The S&P 500 climbed after the Financial Times reported that Ukraine and Russia have made significant progress on a neutrality plan to end the war, citing three people involved in the talks. The Nasdaq Golden Dragon China Index of giants like Alibaba Group Holding Ltd. and Baidu Inc. surged more than 20% after the Asian nation promised to ease a regulatory crackdown, support property and tech companies and stimulate the economy. Treasury two-year yields traded above 1.85%, while the 30-year rate rose toward the highest since mid-2019. West Texas Intermediate crude erased gains.
A proposal for Ukraine to become a neutral country but retain its own armed forces “could be viewed as a certain kind of compromise,” Kremlin spokesman Dmitry Peskov said Wednesday, hinting at possible progress in peace negotiations. Ukrainian President Volodymyr Zelenskiy delivered an emotional address to the U.S. Congress, appealing for help from Americans to fend off the Russian invasion.
Growth in U.S. retail sales slowed in February after surging a month earlier, while homebuilder sentiment fell in March to a six-month low. The figures come ahead of a Fed rate decision later Wednesday, with policy makers expected to raise rates for the first time since 2018 in an effort to curb the hottest inflation in 40 years. At the same time, officials need to be cognizant of the impact of tighter monetary policy on economic growth.
“Our view remains that simply selling risk assets is not the best response to the war in Ukraine. Instead, we favor strategies that provide downside protection while focusing on long-term returns.

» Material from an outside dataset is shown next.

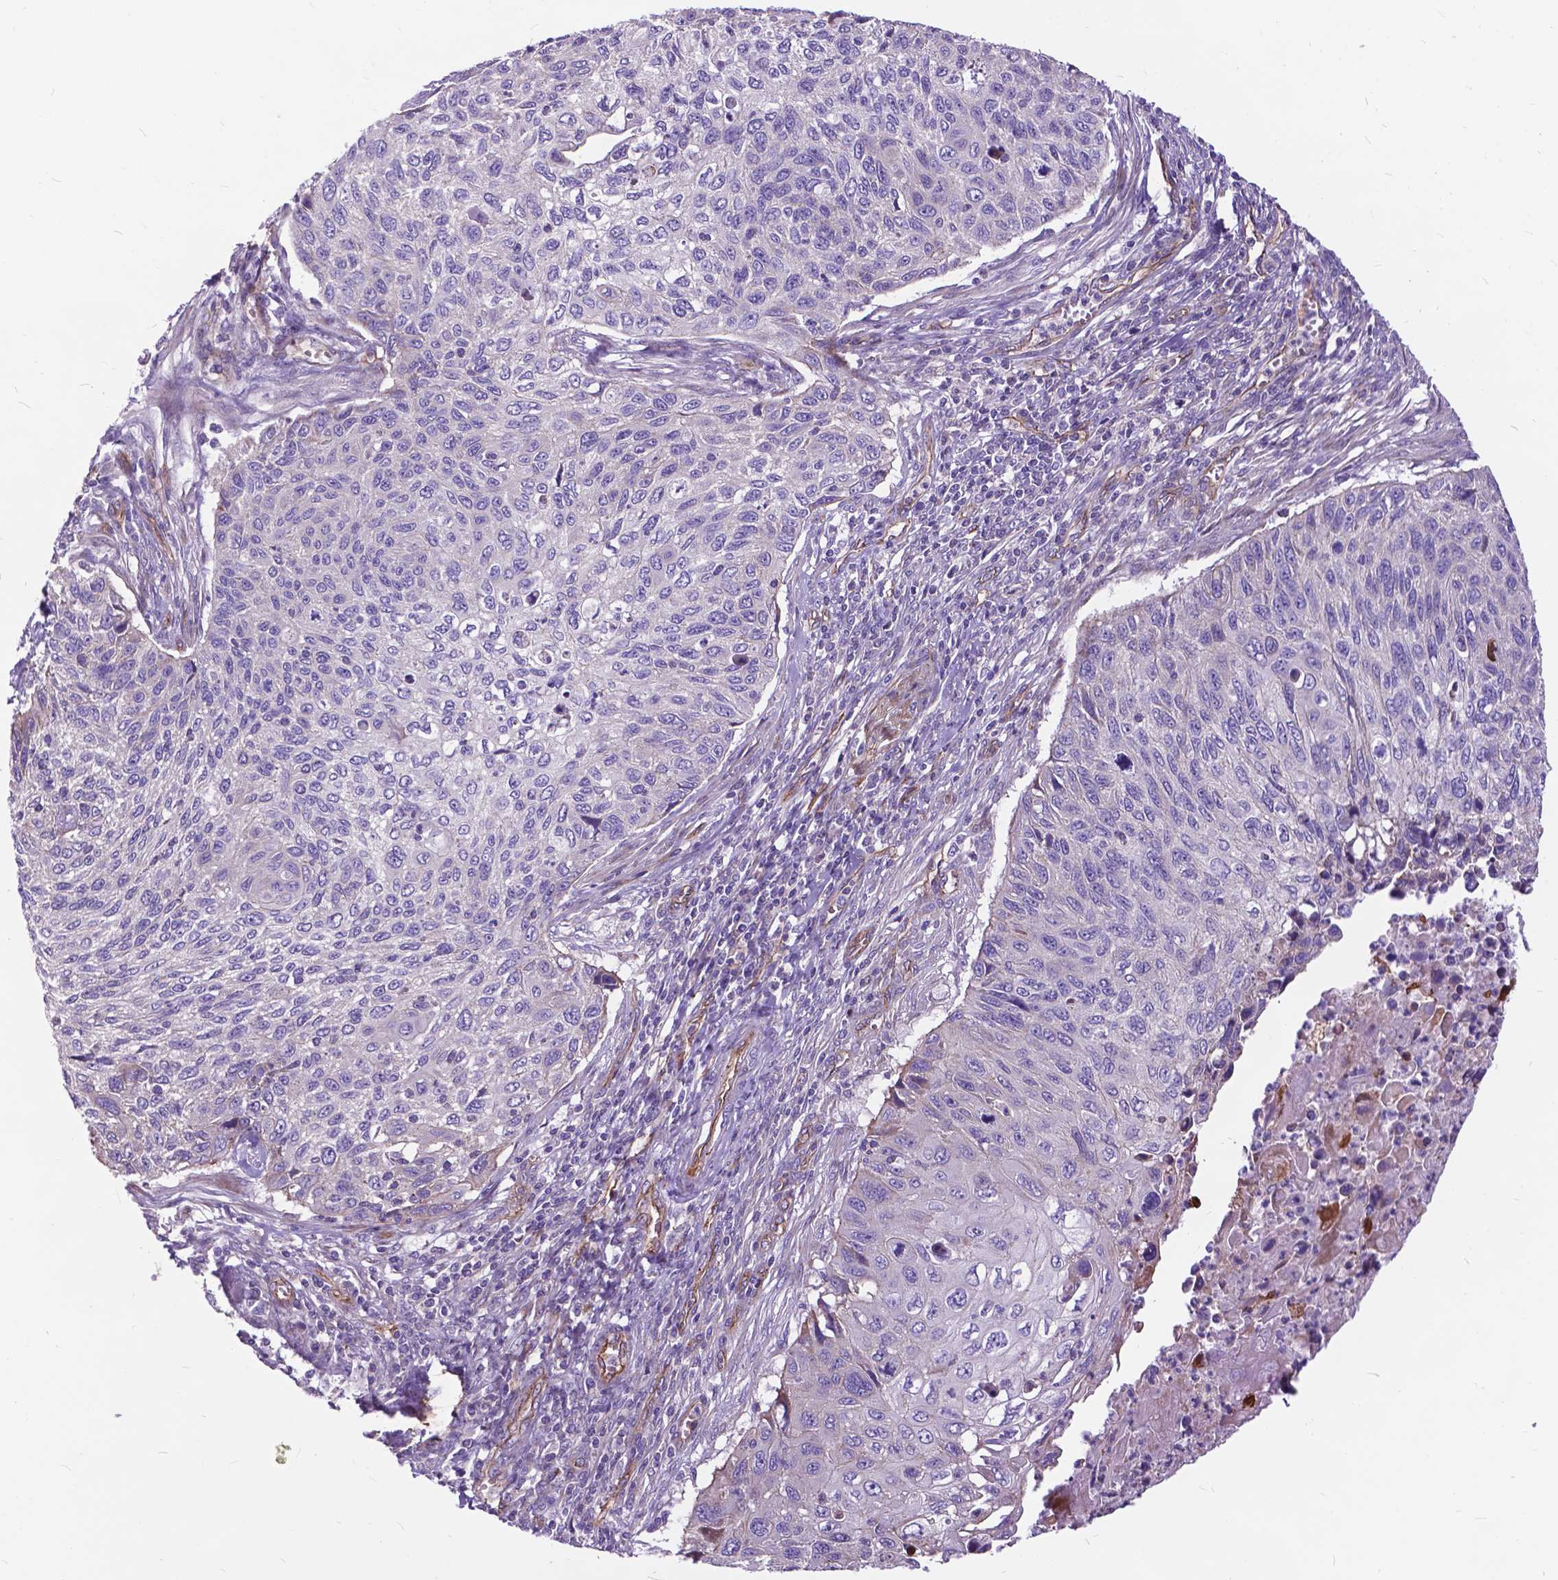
{"staining": {"intensity": "negative", "quantity": "none", "location": "none"}, "tissue": "cervical cancer", "cell_type": "Tumor cells", "image_type": "cancer", "snomed": [{"axis": "morphology", "description": "Squamous cell carcinoma, NOS"}, {"axis": "topography", "description": "Cervix"}], "caption": "Immunohistochemical staining of human cervical cancer (squamous cell carcinoma) reveals no significant expression in tumor cells.", "gene": "FLT4", "patient": {"sex": "female", "age": 70}}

Higher portfolio volatility makes diversification across regions, sectors, and asset classes more important,” wrote Mark Haefele, chief investment officer at UBS Global Wealth Management.
“Risk assets are being bolstered by positive news flow from Russia and Ukraine, and reports China will step in to support equities and the economy. If positive news continues there will be some normalization of risk premiums in oil, bond, and equity volatility,” wrote Dennis DeBusschere, founder of 22V Research.
“At this juncture, we remain skeptical of countertrend rallies and recommend investors wait for more evidence to confirm a bottom has been set,” wrote Craig W. Johnson, chief market technician at Piper Sandler.